De provincie wil de kracht van de regio verder ontwikkelen. De provincie Utrecht blijft alleen een sterke regio als het aantrekkelijk is en blijft om te wonen, werken en recreëren. Het beleid is erop gericht deze aantrekkelijkheid te ontwikkelen. Voor het op te stellen bestemmingsplan zijn daarbij de beleidsaspecten een duurzame leefomgeving en vitale dorpen en steden van belang.
Algemene beleidslijn verstedelijking
Het verstedelijkingsbeleid is gestoeld op het voorgaande provinciale beleid en ambieert vitale dorpen en steden binnen de rode contouren. De provincie richt zich daarbij primair op de ontwikkelingsmogelijkheden in het bestaand stedelijk gebied: op die manier blijven de steden, dorpen en kernen aantrekkelijk om te wonen, te werken en te ontmoeten en blijft het landelijk gebied gevrijwaard van onnodige ruimteclaims.
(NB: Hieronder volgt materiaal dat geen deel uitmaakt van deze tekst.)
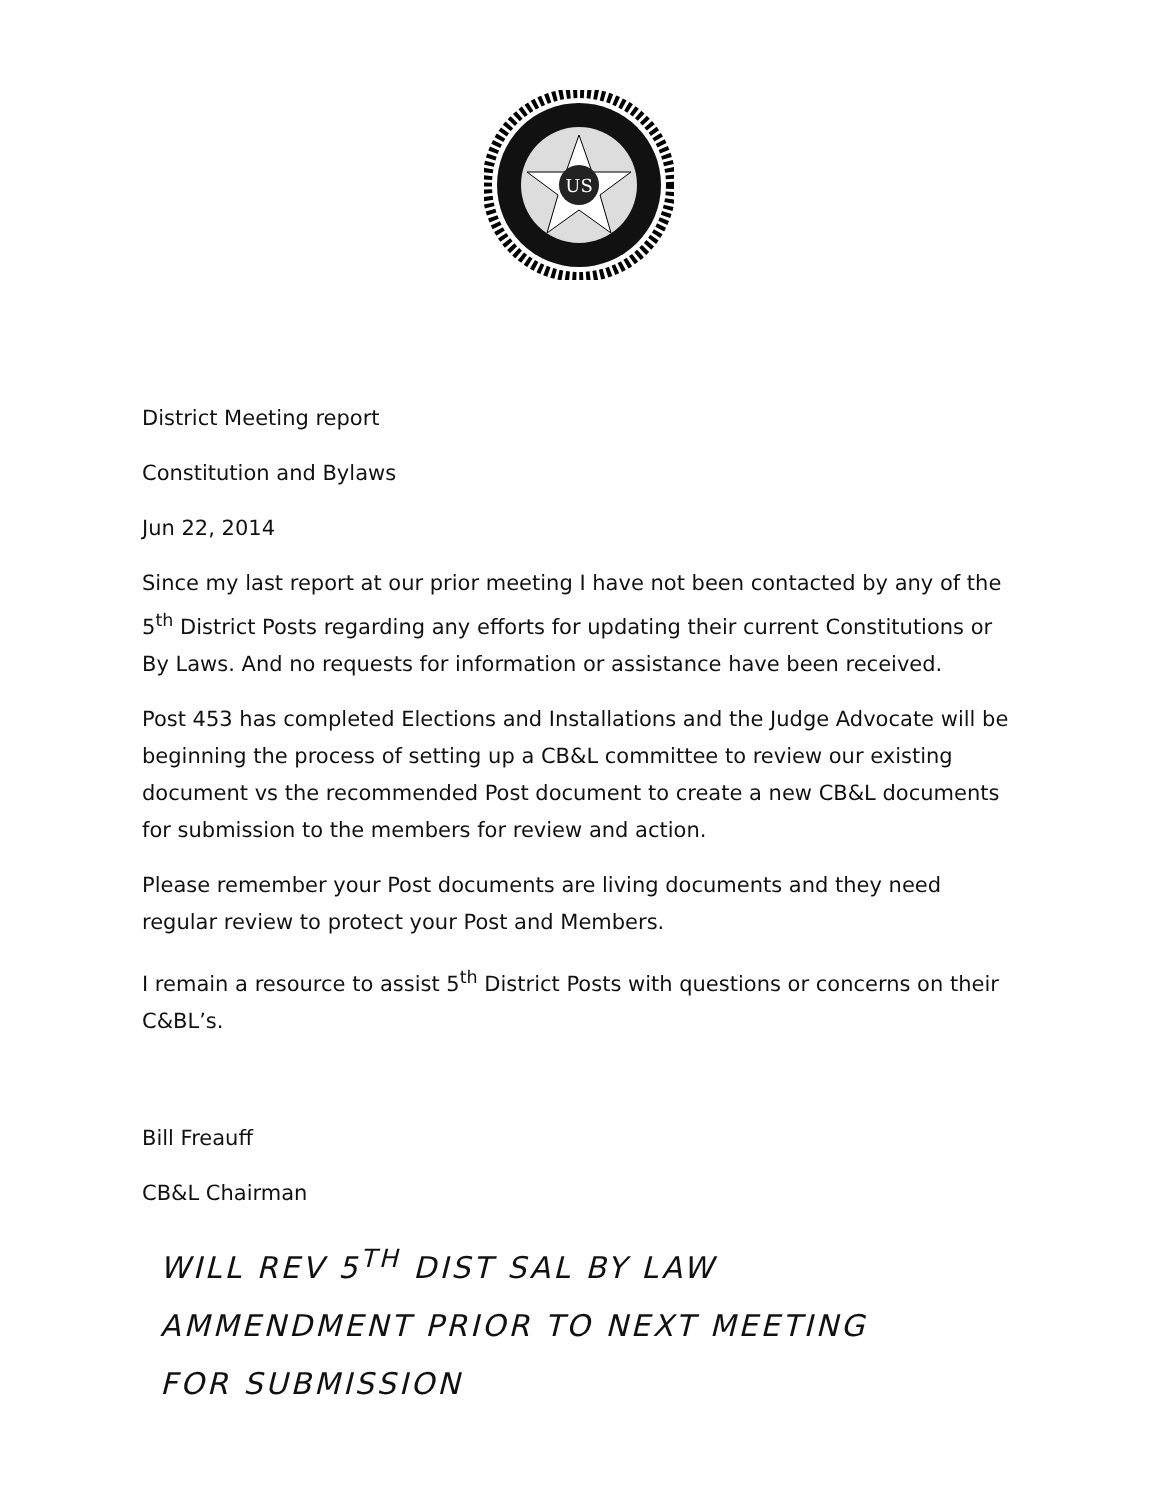US
District Meeting report
Constitution and Bylaws
Jun 22, 2014
Since my last report at our prior meeting I have not been contacted by any of the 5<sup>th</sup> District Posts regarding any efforts for updating their current Constitutions or By Laws. And no requests for information or assistance have been received.
Post 453 has completed Elections and Installations and the Judge Advocate will be beginning the process of setting up a CB&L committee to review our existing document vs the recommended Post document to create a new CB&L documents for submission to the members for review and action.
Please remember your Post documents are living documents and they need regular review to protect your Post and Members.
I remain a resource to assist 5<sup>th</sup> District Posts with questions or concerns on their C&BL’s.
Bill Freauff
CB&L Chairman
WILL REV 5<sup>TH</sup> DIST SAL BY LAW
AMMENDMENT PRIOR TO NEXT MEETING
FOR SUBMISSION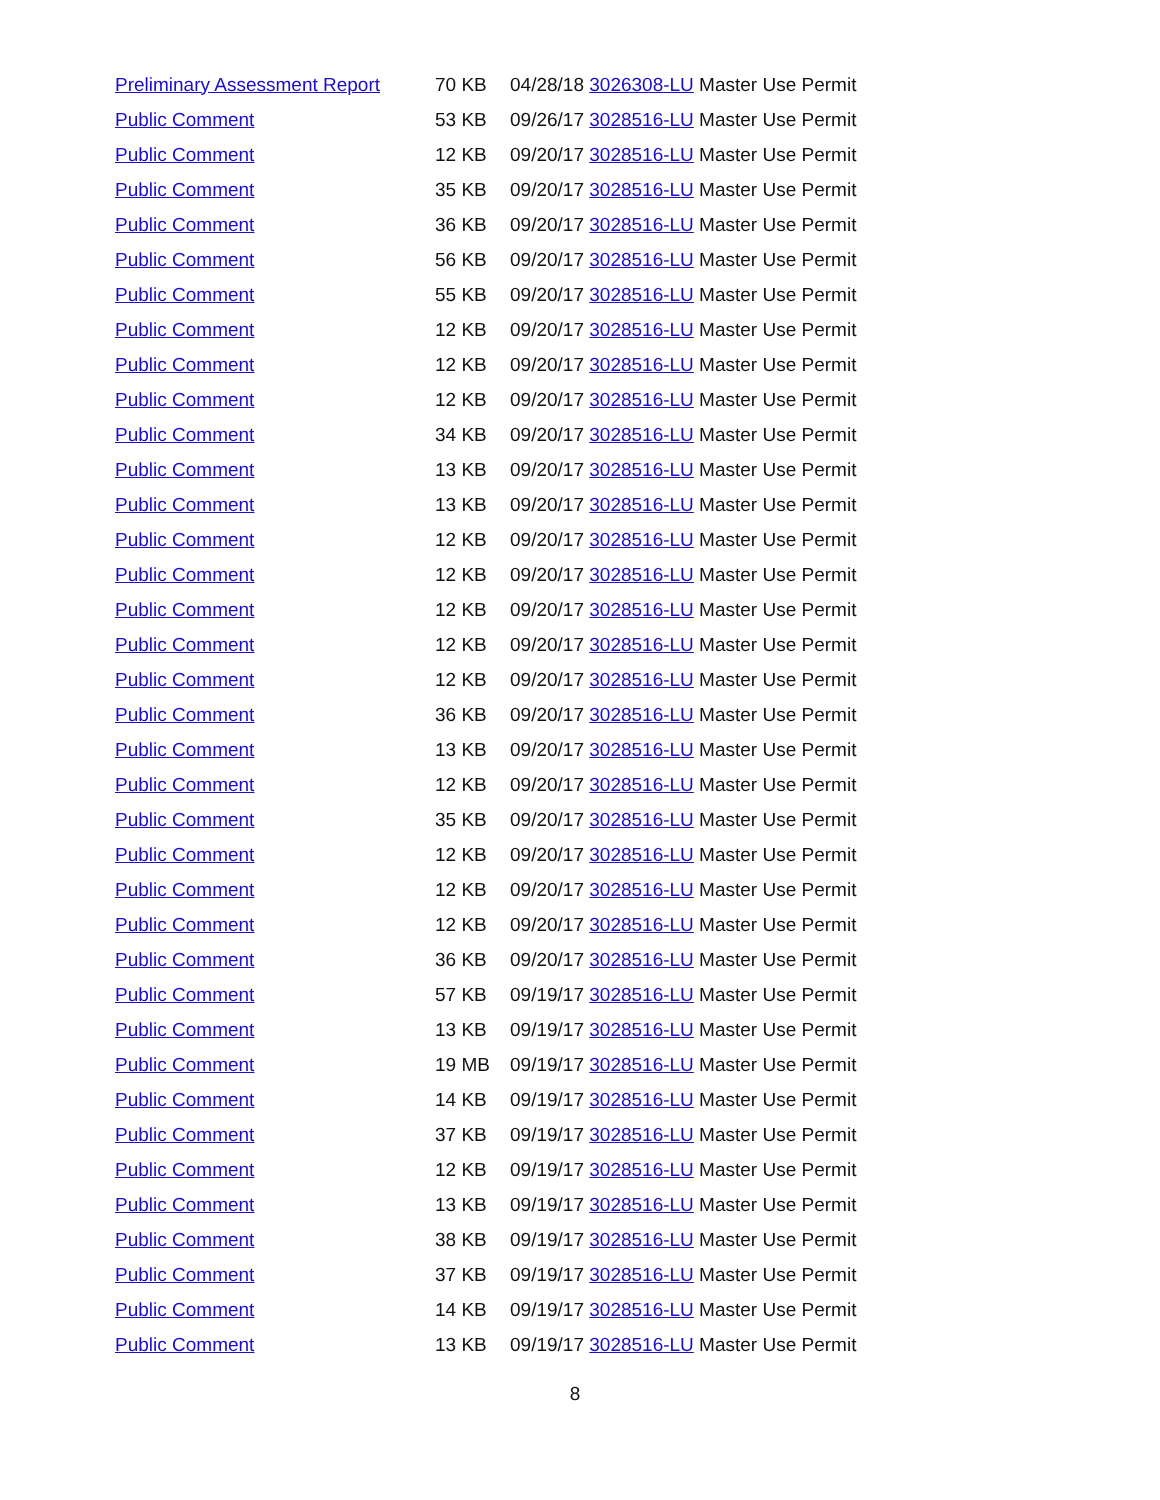| Preliminary Assessment Report | 70 KB | 04/28/18 3026308-LU Master Use Permit |
| Public Comment | 53 KB | 09/26/17 3028516-LU Master Use Permit |
| Public Comment | 12 KB | 09/20/17 3028516-LU Master Use Permit |
| Public Comment | 35 KB | 09/20/17 3028516-LU Master Use Permit |
| Public Comment | 36 KB | 09/20/17 3028516-LU Master Use Permit |
| Public Comment | 56 KB | 09/20/17 3028516-LU Master Use Permit |
| Public Comment | 55 KB | 09/20/17 3028516-LU Master Use Permit |
| Public Comment | 12 KB | 09/20/17 3028516-LU Master Use Permit |
| Public Comment | 12 KB | 09/20/17 3028516-LU Master Use Permit |
| Public Comment | 12 KB | 09/20/17 3028516-LU Master Use Permit |
| Public Comment | 34 KB | 09/20/17 3028516-LU Master Use Permit |
| Public Comment | 13 KB | 09/20/17 3028516-LU Master Use Permit |
| Public Comment | 13 KB | 09/20/17 3028516-LU Master Use Permit |
| Public Comment | 12 KB | 09/20/17 3028516-LU Master Use Permit |
| Public Comment | 12 KB | 09/20/17 3028516-LU Master Use Permit |
| Public Comment | 12 KB | 09/20/17 3028516-LU Master Use Permit |
| Public Comment | 12 KB | 09/20/17 3028516-LU Master Use Permit |
| Public Comment | 12 KB | 09/20/17 3028516-LU Master Use Permit |
| Public Comment | 36 KB | 09/20/17 3028516-LU Master Use Permit |
| Public Comment | 13 KB | 09/20/17 3028516-LU Master Use Permit |
| Public Comment | 12 KB | 09/20/17 3028516-LU Master Use Permit |
| Public Comment | 35 KB | 09/20/17 3028516-LU Master Use Permit |
| Public Comment | 12 KB | 09/20/17 3028516-LU Master Use Permit |
| Public Comment | 12 KB | 09/20/17 3028516-LU Master Use Permit |
| Public Comment | 12 KB | 09/20/17 3028516-LU Master Use Permit |
| Public Comment | 36 KB | 09/20/17 3028516-LU Master Use Permit |
| Public Comment | 57 KB | 09/19/17 3028516-LU Master Use Permit |
| Public Comment | 13 KB | 09/19/17 3028516-LU Master Use Permit |
| Public Comment | 19 MB | 09/19/17 3028516-LU Master Use Permit |
| Public Comment | 14 KB | 09/19/17 3028516-LU Master Use Permit |
| Public Comment | 37 KB | 09/19/17 3028516-LU Master Use Permit |
| Public Comment | 12 KB | 09/19/17 3028516-LU Master Use Permit |
| Public Comment | 13 KB | 09/19/17 3028516-LU Master Use Permit |
| Public Comment | 38 KB | 09/19/17 3028516-LU Master Use Permit |
| Public Comment | 37 KB | 09/19/17 3028516-LU Master Use Permit |
| Public Comment | 14 KB | 09/19/17 3028516-LU Master Use Permit |
| Public Comment | 13 KB | 09/19/17 3028516-LU Master Use Permit |
8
Ten behoeve van de leefbaarheid en bereikbaarheid wil de provincie de verstedelijking zoveel mogelijk koppelen aan haltes en knopen van het openbaar vervoersnetwerk. Bij kantoren is de provincie gezien de huidige overcapaciteit zeer terughoudend met het mogelijk maken van nieuwe ontwikkelingen. De inzet richt zich op het beperken van de aanwezige plancapaciteit. Bij bedrijventerreinen wil de provincie overaanbod eveneens voorkomen en herstructurering van bestaande terreinen stimuleren.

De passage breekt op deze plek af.